11. Payment received from debtor
a. Decreases the total assets
b. Increases the total assets
c. Results in no change in the total assets
d. Increases the total liabilities
e. Decreases the total liabilities.
12. Cash purchases
a. Increases assets
b. Results in no change in the total assets
c. Decreases assets
d. Increases liability
e. Decrease liability.
13. Journal is a
a. Book of original entry
b. Classified summary of all transactions
c. Permanent record
d. Both (a) and (b) above
e. None of the above.
14. Goods returned from X is entered as
a. Debit X a/c; Credit purchase returns a/c
b. Debit X a/c; Credit cash a/c
c. Debit sales return a/c; Credit X a/c
d. Debit X a/c; Credit sales a/c
e. Debit sales a/c; Credit X’s a/c.
15. When fixed assets are sold
a. The total assets will increase
b. The total liabilities will increase
c. The total assets will decrease
d. There is no change in the total assets
e. The liabilities will decrease.
16. Purchase of goods for cash from Rasheed is to be recorded by:
a. Debiting purchases account and crediting Rasheed Account
b. Debiting cash account and crediting Rasheed account
c. Debiting purchases account and crediting cash account
d. Debiting Rasheed account and crediting cash account
e. Debiting cash account and crediting purchases account.

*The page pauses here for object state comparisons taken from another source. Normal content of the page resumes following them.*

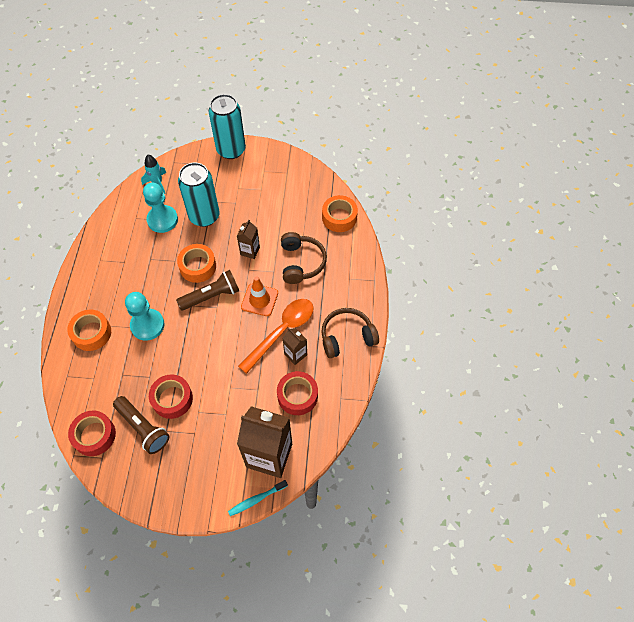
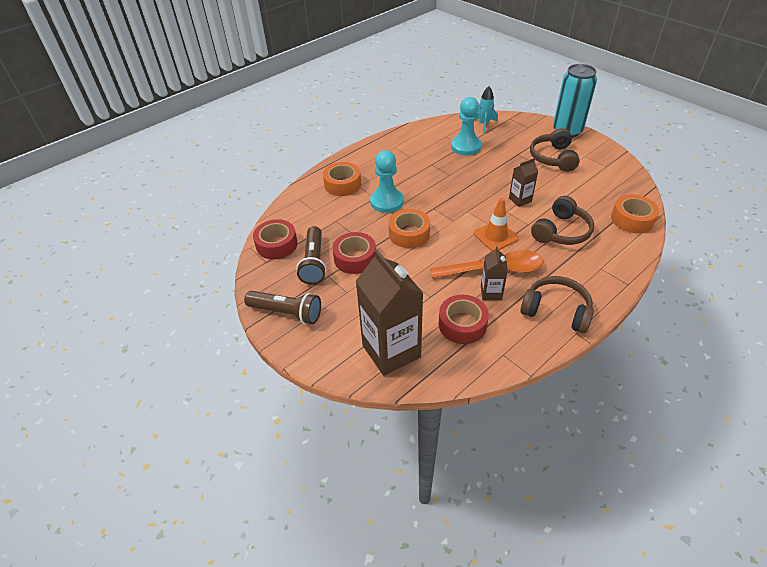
camera: 45 degrees right, 15 degrees down
brown flashlight [176,270,239,311] -> brown flashlight moved to [244,291,321,324]
orange tape [177,244,216,283] -> orange tape moved to [389,209,430,248]
turquoise can [178,162,220,227] -> none
turquoise toothbrush [228,480,288,516] -> none
none -> brown headphones [530,128,580,172]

17. Purchase of goods on credit
a. Increases liabilities
b. Increases assets
c. Increases both assets and liabilities
d. Decreases assets
e. Decreases liabilities.
18. Which of the following is not an asset?
a. Stock of stationery
b. Goodwill
c. Profit and loss account (credit balance)
d. Accounts Receivable
e. Cash at bank.
19. The entry to record the collection of cash from sundry debtors would involve a
i. Debit to sundry debtors
ii. Debit to cash account
iii. Credit to sundry debtors
iv. Credit to cash account.
a. Only (i) above
b. Only (ii) above
c. Only (iii) above
d. Both (ii) and (iii) above
e. Both (i) and (iv) above.
20. Double entry bookkeeping involves
a. Two accounts being affected for each transaction which are equal and opposite to
one another
b. Two sets of books being kept for the business
c. Business bookkeeping being kept by more than one person
d. Every entry in the business books being checked twice
e. Every transaction is recorded once in the journal and again in the ledger.